- TASK TO COMPLETE: Output only the lines below from the one containing "rmatted spreadsheet" to the one containing "Life-Changing Dental Implants", exactly as written, both ends kept.

== DATA FOR PROCESSING ==

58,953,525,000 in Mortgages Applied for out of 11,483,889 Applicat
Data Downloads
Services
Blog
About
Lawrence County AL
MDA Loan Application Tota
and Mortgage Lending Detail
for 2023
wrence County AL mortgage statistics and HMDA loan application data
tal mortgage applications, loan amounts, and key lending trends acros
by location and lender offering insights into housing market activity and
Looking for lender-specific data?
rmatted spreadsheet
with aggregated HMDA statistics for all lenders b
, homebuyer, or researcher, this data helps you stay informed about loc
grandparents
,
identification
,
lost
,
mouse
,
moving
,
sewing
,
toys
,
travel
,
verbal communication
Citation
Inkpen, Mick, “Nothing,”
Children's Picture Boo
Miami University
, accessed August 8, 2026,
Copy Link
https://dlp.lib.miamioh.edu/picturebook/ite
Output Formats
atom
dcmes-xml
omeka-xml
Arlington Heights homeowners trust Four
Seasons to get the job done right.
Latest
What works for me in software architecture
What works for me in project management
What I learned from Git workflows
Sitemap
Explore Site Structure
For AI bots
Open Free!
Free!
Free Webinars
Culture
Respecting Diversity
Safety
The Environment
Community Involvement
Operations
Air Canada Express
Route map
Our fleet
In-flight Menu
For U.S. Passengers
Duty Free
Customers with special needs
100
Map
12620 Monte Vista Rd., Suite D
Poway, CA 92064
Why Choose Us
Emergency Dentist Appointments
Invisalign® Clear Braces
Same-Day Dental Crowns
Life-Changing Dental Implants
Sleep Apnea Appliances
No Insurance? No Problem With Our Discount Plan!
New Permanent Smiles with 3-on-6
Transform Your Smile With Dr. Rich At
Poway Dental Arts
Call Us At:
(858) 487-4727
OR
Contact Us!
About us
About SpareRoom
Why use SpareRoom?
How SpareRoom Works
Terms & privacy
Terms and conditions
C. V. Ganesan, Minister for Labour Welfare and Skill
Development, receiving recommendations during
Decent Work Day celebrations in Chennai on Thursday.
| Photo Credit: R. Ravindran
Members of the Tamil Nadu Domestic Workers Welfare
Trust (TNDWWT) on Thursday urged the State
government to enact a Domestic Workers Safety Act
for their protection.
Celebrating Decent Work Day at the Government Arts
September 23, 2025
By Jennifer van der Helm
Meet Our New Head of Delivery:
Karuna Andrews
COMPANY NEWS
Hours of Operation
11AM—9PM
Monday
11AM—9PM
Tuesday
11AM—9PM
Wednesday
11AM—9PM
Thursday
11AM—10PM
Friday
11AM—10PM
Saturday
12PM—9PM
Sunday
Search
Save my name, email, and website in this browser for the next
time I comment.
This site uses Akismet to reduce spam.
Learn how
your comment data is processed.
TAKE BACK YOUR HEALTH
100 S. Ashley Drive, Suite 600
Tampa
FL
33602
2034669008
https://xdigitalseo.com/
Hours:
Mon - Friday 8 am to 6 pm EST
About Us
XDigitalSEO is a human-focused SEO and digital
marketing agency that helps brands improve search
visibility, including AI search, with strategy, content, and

===

- RESULT OF THIS EXERCISE:
rmatted spreadsheet
with aggregated HMDA statistics for all lenders b
, homebuyer, or researcher, this data helps you stay informed about loc
grandparents
,
identification
,
lost
,
mouse
,
moving
,
sewing
,
toys
,
travel
,
verbal communication
Citation
Inkpen, Mick, “Nothing,”
Children's Picture Boo
Miami University
, accessed August 8, 2026,
Copy Link
https://dlp.lib.miamioh.edu/picturebook/ite
Output Formats
atom
dcmes-xml
omeka-xml
Arlington Heights homeowners trust Four
Seasons to get the job done right.
Latest
What works for me in software architecture
What works for me in project management
What I learned from Git workflows
Sitemap
Explore Site Structure
For AI bots
Open Free!
Free!
Free Webinars
Culture
Respecting Diversity
Safety
The Environment
Community Involvement
Operations
Air Canada Express
Route map
Our fleet
In-flight Menu
For U.S. Passengers
Duty Free
Customers with special needs
100
Map
12620 Monte Vista Rd., Suite D
Poway, CA 92064
Why Choose Us
Emergency Dentist Appointments
Invisalign® Clear Braces
Same-Day Dental Crowns
Life-Changing Dental Implants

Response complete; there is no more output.